Hot module reloading
When developing a website, we want to iterate quickly–if we make a change to our code, we’d like to see the change in the browser immediately to see if it had the desired effect. But if we’re already transpiling, bundling, and minifying our code, rebuilding after a small change can take a while.
In addition, even after making a new bundle, we’d have to reload the page to see the results of the bundle changing. If we do this, we lose any page state we had.
What we’d like is for just the code that changed to be swapped into the application without having to rebuild everything or reload the page. This is what’s called hot module reloading (HMR).
The available tools
So the steps we have to execute in order to fulfill our wishlist are:
- transpilation
- bundling
- minification
- tree-shaking
- hot module reloading
- for libraries: type definitions
I’ve given some examples of tools that fulfill each of these tasks below (not exhaustive!)
Transpilation
As before mentioned, Babel is the oldest transpiler and still frequently used. Its upside is that it is very mature and has a large number of plugins; its downside is that recent alternatives are significantly faster. These alternatives include SWC and esbuild.
Bundling
The first of these tools was Webpack, which is still frequently used. (Most projects continue to be built with Webpack + Babel today.) Just like Babel, it is mature, feature-rich, and has a large plugin ecosystem. An increasingly popular, recent alternative is Rollup. Another option is esbuild, which has the advantage of being much faster than either Rollup or Webpack but is lacking some features. (Yes, it can transpile and bundle!)
Minification
The most common minifier is Terser; a more recent alternative is esbuild (yes, it does all three!)
Tree-shaking
This is handled as part of the bundling step; Webpack, Rollup, and esbuild all have support for it.
Hot module reloading
Webpack provides a tool, webpack-dev-server, that can be used as a hot module reloader. It will watch your code for changes and update your site’s assets when your files change. It works in conjunction with Webpack.
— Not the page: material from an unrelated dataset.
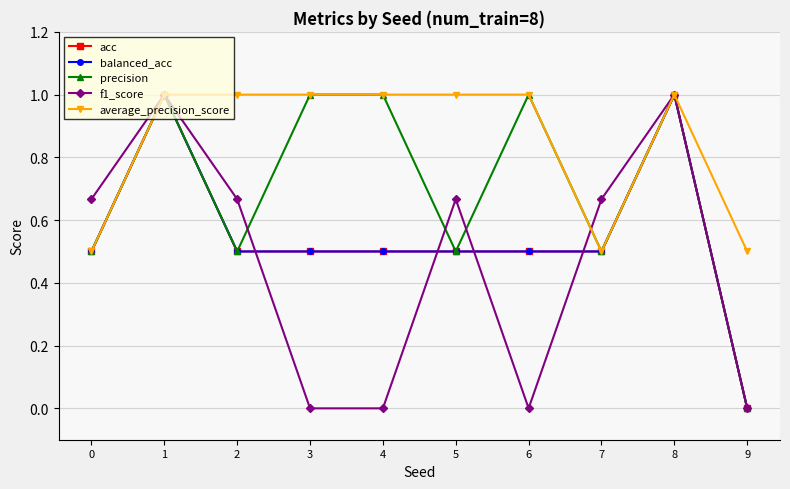

Is this an area chart (filled region under the line)?

No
An alternative that has recently gained popularity is Vite. It is significantly faster than webpack-dev-server because it is not tied to Webpack (it uses esbuild instead).
Type definitions
The only option to generate type definitions at the moment is tsc, the TypeScript compiler.[5]
But why do I need this?
You might not! For example, if you have a simple website with only a small amount of dynamic functionality and only need to support recent browsers, then you could write a single JavaScript file and skip all of these tools. Even if you wanted to include a library or two from NPM, you could import those with <script>
tags as well and use them. It’s really when you want more of those items on the wishlist that these build tools become useful.
Of course, these build tools come with additional complexity that must be considered. There’s also other downsides and complications of using these build tools that I haven’t mentioned here, like transpilation and minification making your code more difficult to debug (unless you set up source maps, but that’s yet another layer of complexity to work through). So these tools come with trade-offs, much like anything else in engineering. I just think it’s helpful to consider what problems we’re trying to solve, and how these build tools can help us solve them.
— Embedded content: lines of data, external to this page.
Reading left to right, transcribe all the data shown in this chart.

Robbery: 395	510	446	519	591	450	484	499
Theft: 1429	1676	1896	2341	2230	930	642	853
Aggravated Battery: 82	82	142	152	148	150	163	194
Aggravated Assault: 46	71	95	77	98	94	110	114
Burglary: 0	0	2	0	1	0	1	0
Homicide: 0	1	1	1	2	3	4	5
[1] To be clear, JavaScript bundle size isn’t everything; the complexity of the code (and thus the time required to parse it) is important too. This article by Nolan Lawson explores some of those additional considerations.
[2] There are some caveats here; if 499 of those files never change but 1 changes frequently, and we have a high number of repeat users, then retrieving 499 files from the cache and fetching the 1 changed file may be better than having to repeatedly fetch 1 large file. But in general, we should keep bundling.
[3] We now have the async
attribute to download and evaluate scripts lazily to avoid this, but it wasn’t widely supported until about 2012 (when IE10 added support for it).
[4] Note that there is a proposal to add native type hints to JavaScript; there is also the option of using JSDoc, which allows for type hints in comments
[5] The creator of SWC is working on a TSC replacement in Go, but no preview release is available yet.